Write out the part of the dog-training thread on search squares from "Sounds like our" up to and including "the judges track.", word for word.

**SELECTED EXCERPT:**
○ ○ ○ ○ ○ ○ ○

Alice, would you be talking about the "Revier (German) or Search Square? English). You say 14 m x 14 m which makes me think it is as we have in our National Schutzhund Trials? The fact that you say he is "jumping over the line" makes me think he has air-scented the first object where the idea is to get the dog to systematically quarter the field and indicate the objects as he comes to them. Time: 10 minutes to retrieve all 3 objects. Here, in our trials if a dog air-scents an object and indicates or brings it, it's allowed but at our trial at the weekend, one dog retrieved all 3 objects in about 2 minutes and was not happy about systematically searching until the judge decides he's seen enough correct quartering.

In National Schutzhund there is a trail as well as square searching.

This isn't done in German Schutzhund or IPO where there is only a trail.


----------



## Alice Bezemer (Aug 4, 2010)

Gillian Schuler said:


> Alice, would you be talking about the "Revier (German) or Search Square? English). You say 14 m x 14 m which makes me think it is as we have in our National Schutzhund Trials? The fact that you say he is "jumping over the line" makes me think he has air-scented the first object where the idea is to get the dog to systematically quarter the field and indicate the objects as he comes to them. Time: 10 minutes to retrieve all 3 objects. Here, in our trials if a dog air-scents an object and indicates or brings it, it's allowed but at our trial at the weekend, one dog retrieved all 3 objects in about 2 minutes and was not happy about systematically searching until the judge decides he's seen enough correct quartering.
> 
> In National Schutzhund there is a trail as well as square searching.
> 
> This isn't done in German Schutzhund or IPO where there is only a trail.


I have to run out and do some work with Robbie but when i get back ill get try and explain exactly what KNPV does and where most of the problems come into play and what the rules are for us


----------



## Gillian Schuler (Apr 12, 2008)

Alice, you don't have to explain the whole KNPV, maybe just the tracking square which I think it must be, i.e. 14 m x 14 m. That is no trail!!


----------



## Thomas Barriano (Mar 27, 2006)

Gillian Schuler said:


> Alice, would you be talking about the "Revier (German) or Search Square? English). You say 14 m x 14 m which makes me think it is as we have in our National Schutzhund Trials? The fact that you say he is "jumping over the line" makes me think he has air-scented the first object where the idea is to get the dog to systematically quarter the field and indicate the objects as he comes to them. Time: 10 minutes to retrieve all 3 objects. Here, in our trials if a dog air-scents an object and indicates or brings it, it's allowed but at our trial at the weekend, one dog retrieved all 3 objects in about 2 minutes and was not happy about systematically searching until the judge decides he's seen enough correct quartering.
> 
> In National Schutzhund there is a trail as well as square searching.
> 
> This isn't done in German Schutzhund or IPO where there is only a trail.



Gillian

Sounds like our
Stoberprufung (sp) or Random article test?
30 x 50 meter search square at the STP III level with 5 stranger articles. The dog has to indicate the articles with no trail in to the articles. Articles are either thrown in from outside or placed by judge and then a group of people walk across the field to obscure the judges track.


----------



## Alice Bezemer (Aug 4, 2010)

Gillian Schuler said:


> Alice, you don't have to explain the whole KNPV, maybe just the tracking square which I think it must be, i.e. 14 m x 14 m. That is no trail!!

○ ○ ○ ○ ○ ○ ○

**GIVEN DATA:**
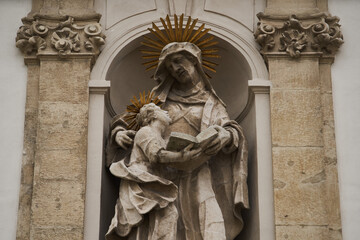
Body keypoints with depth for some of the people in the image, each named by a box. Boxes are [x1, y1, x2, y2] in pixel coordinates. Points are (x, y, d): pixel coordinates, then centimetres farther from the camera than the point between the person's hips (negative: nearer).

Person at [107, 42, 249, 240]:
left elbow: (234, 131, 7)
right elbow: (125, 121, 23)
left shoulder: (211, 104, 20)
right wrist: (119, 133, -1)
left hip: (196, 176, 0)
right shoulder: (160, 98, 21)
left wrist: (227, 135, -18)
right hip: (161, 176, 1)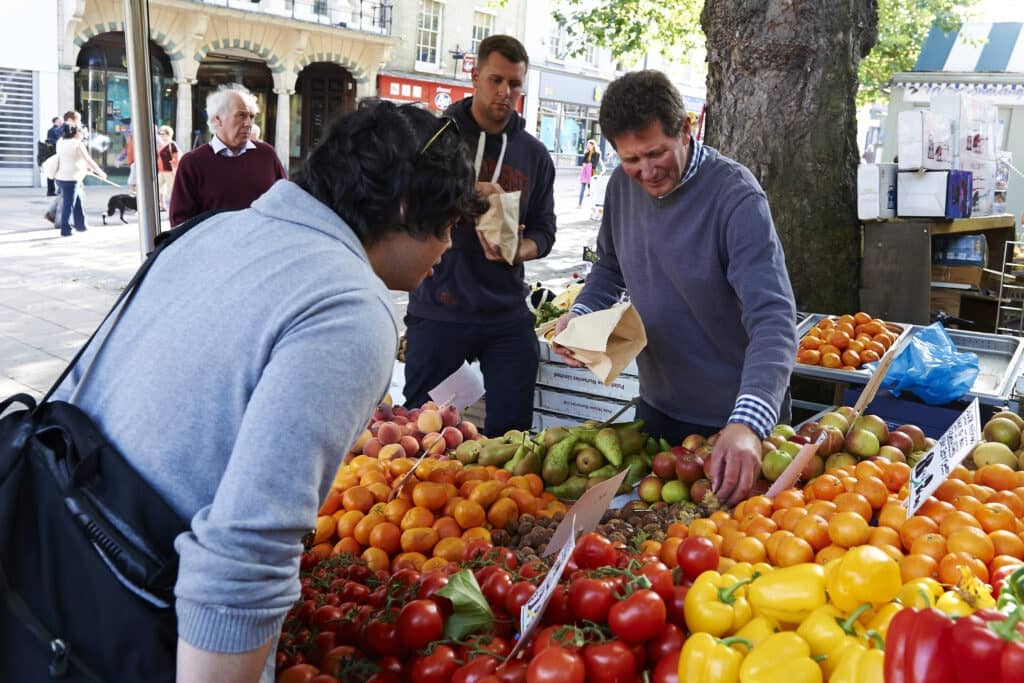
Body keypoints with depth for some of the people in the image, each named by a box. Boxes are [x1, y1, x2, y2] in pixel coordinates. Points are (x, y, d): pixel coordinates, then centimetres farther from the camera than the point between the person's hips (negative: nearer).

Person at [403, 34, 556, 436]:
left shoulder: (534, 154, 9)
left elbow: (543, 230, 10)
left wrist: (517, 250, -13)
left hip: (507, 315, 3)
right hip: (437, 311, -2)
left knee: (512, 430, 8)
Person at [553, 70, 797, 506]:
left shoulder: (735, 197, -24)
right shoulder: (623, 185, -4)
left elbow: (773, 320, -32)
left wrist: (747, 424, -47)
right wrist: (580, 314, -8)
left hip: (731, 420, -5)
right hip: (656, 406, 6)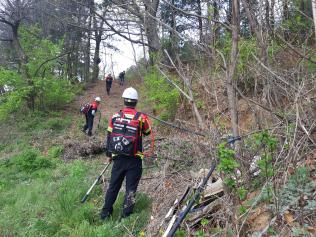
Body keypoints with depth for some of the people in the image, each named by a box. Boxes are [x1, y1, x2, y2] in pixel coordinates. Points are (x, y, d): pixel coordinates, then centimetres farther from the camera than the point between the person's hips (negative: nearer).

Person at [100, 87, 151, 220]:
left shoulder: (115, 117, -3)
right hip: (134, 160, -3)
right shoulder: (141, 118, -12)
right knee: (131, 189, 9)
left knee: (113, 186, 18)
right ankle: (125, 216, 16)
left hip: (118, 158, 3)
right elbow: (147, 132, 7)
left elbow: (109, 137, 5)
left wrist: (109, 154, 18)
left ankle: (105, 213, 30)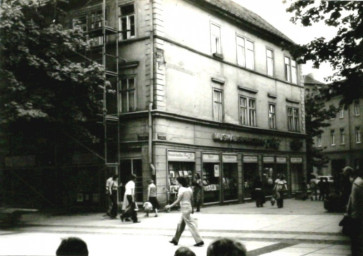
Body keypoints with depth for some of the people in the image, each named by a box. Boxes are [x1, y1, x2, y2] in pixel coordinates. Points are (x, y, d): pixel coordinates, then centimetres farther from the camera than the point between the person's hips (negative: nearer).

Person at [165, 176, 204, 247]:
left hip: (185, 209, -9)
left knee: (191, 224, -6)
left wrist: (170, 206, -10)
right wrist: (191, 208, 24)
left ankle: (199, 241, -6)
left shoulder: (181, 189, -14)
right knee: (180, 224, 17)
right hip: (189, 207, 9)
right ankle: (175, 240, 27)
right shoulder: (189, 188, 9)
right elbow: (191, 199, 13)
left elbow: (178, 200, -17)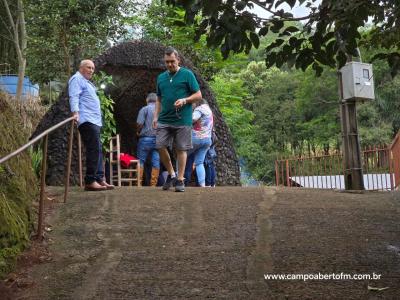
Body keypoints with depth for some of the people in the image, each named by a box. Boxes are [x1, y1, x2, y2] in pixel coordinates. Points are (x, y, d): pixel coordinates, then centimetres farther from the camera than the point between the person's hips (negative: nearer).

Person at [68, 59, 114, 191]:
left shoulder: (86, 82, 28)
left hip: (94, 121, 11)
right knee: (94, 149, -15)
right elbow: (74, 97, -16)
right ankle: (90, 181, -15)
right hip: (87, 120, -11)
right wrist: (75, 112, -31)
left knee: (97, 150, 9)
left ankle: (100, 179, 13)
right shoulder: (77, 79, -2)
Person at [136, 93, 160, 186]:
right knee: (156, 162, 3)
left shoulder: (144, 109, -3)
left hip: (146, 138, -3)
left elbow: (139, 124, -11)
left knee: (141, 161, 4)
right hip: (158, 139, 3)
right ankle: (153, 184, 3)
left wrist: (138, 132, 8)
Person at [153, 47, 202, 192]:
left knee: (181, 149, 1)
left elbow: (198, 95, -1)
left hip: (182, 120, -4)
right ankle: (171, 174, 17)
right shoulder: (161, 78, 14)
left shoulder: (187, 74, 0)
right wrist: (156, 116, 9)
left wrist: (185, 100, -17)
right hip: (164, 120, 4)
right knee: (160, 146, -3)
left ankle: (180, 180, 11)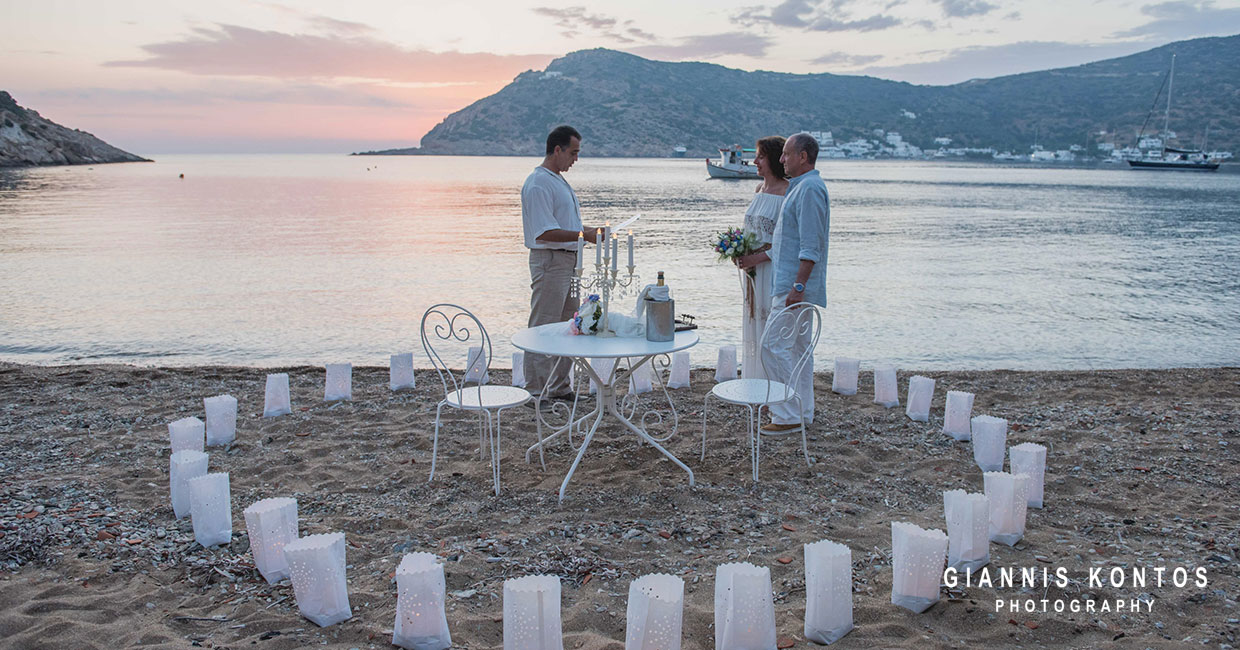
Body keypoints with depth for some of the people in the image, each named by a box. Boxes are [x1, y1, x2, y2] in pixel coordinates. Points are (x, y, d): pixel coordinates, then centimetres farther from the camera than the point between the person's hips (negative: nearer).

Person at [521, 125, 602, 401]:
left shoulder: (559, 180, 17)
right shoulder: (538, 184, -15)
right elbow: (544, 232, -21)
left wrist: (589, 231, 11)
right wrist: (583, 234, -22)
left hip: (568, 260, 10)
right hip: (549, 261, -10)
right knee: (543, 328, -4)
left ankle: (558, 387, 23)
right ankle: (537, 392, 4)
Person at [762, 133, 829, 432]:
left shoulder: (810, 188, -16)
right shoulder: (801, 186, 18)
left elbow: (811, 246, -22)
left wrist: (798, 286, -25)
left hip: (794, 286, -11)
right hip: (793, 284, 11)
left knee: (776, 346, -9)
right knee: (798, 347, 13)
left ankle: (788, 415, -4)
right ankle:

○ ○ ○ ○ ○ ○ ○

**WRITTEN RESPONSE:**
Sounds like our
Stoberprufung (sp) or Random article test?
30 x 50 meter search square at the STP III level with 5 stranger articles. The dog has to indicate the articles with no trail in to the articles. Articles are either thrown in from outside or placed by judge and then a group of people walk across the field to obscure the judges track.